1:05 PM by Christi Bowman

Why do a set of bad circumstances, in our humanness, negate the existence of God? Why do we ask God why He would let THAT happen to us? Why NOT us?

God is constantly telling us that he cares about our character...who we are as a people. What better way to build character than a set of seemingly bad circumstances. What better way to see what we are made of then when we make it through the rough time with our relationship with Him still intact and growing...our faith gloriously strengthened and not smoldering.

A friend of mine, Jed Brewer, worship leader at the bridge, writes his own music...and in one of his songs he asks..."Why is your currency pain?" God is in the pain. What better way to show us that it is foolish to depend on ourselves than to allow a set of circumstances to show us that we absolutely cannot depend on anyone or anything but Him. You are blessed when you face a bad situation...He is offering you a gift...the gift of Himself. Don't fight it. Don't look for your own way out. Don't look for human answers...or people do depend on to make it easier.

Isaiah 57:15
For this is what the high and lofty One says -
he who lives forever, whose name is holy:
"I live in a high and holy place,
but also with him who is contrite and lowly in spirit,
to revive the spirit of the lowly
and to revive the heart of the contrite.
We have to change in order to dwell with Him.
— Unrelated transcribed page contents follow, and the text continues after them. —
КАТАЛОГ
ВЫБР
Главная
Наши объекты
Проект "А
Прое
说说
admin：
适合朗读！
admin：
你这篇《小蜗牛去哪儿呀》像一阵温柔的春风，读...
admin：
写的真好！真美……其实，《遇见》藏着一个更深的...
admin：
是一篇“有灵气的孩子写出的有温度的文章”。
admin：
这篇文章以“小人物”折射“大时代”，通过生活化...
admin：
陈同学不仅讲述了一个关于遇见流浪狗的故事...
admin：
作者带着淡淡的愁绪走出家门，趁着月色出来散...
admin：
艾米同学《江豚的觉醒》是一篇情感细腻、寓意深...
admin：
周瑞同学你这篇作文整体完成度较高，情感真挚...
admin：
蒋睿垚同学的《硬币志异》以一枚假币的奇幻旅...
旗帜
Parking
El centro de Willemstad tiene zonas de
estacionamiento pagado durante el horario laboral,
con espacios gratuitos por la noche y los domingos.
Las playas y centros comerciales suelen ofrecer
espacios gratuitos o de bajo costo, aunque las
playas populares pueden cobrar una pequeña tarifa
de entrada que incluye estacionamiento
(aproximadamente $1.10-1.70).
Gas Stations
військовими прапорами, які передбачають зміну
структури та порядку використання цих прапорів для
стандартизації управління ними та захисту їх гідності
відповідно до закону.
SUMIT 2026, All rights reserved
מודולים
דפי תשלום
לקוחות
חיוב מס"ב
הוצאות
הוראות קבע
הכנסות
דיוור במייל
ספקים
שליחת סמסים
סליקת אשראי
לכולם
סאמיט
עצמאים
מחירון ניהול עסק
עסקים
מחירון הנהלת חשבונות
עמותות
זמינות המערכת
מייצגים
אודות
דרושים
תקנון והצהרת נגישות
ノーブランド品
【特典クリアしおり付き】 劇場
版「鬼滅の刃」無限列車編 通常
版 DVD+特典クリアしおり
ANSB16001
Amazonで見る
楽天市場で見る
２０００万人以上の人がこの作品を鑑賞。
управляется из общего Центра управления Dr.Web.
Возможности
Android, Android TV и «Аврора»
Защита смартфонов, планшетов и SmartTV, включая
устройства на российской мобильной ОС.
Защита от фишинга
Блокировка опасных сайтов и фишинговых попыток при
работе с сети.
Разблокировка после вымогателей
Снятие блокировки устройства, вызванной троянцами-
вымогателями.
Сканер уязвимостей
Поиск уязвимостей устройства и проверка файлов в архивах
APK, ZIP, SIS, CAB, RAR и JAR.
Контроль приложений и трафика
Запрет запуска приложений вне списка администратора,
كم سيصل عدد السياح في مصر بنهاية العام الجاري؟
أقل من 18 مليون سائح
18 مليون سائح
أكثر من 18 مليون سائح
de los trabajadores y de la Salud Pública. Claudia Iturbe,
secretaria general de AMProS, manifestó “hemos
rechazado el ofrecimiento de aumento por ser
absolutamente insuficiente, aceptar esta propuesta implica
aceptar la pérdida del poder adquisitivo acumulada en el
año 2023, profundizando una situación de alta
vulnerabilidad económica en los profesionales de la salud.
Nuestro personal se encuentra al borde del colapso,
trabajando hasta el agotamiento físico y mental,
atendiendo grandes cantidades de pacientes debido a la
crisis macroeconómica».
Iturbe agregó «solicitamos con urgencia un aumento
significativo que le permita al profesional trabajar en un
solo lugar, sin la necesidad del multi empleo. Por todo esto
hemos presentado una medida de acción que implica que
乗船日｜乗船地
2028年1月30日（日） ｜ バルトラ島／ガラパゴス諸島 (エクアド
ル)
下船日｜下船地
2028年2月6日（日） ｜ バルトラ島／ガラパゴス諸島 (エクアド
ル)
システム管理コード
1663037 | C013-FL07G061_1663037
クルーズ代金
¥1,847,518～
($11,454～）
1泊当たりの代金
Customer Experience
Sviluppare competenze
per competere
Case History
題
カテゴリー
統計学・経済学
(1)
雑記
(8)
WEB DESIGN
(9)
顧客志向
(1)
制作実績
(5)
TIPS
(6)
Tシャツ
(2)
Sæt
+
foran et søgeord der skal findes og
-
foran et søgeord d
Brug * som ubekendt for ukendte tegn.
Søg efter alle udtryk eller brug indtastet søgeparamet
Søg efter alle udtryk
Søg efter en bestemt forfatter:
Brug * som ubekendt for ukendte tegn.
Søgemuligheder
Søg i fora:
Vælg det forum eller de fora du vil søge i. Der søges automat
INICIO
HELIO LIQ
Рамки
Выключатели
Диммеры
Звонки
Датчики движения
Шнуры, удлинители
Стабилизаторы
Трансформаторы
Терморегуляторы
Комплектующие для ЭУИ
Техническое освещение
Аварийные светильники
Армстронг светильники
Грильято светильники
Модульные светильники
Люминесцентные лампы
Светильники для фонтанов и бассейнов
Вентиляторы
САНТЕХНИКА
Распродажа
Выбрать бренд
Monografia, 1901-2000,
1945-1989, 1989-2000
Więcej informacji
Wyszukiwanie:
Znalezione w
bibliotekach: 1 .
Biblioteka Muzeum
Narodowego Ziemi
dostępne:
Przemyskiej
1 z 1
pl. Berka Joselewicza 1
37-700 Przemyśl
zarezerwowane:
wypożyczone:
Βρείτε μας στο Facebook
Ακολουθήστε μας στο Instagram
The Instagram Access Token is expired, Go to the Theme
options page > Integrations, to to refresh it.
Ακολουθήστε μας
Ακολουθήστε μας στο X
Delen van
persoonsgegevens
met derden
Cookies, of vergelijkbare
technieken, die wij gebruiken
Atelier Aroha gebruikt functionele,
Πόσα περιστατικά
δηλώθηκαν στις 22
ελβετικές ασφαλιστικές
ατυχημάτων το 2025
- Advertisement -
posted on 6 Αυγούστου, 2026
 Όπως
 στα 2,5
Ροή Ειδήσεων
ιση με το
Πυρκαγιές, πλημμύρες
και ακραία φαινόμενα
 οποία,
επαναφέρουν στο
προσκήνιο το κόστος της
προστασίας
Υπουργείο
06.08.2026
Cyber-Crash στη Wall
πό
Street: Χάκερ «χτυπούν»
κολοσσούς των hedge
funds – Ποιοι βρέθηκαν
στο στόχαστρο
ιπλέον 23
We can't dwell with Him in our brokenness. Jesus saves us; He sets us on our feet...standing tall before God able to look Him in the eye...He builds are character when we stay in the game...refusing to buckle and quit amidst impossible looking circumstances. We are allowed to go back to the old country whenever we want to...but to arrive at the new one we must not look back and long for old comforts. New places are uncomfortable, and they feel strange at first...don't take that as a sign that you are in the wrong place...press through and see what is on the other side.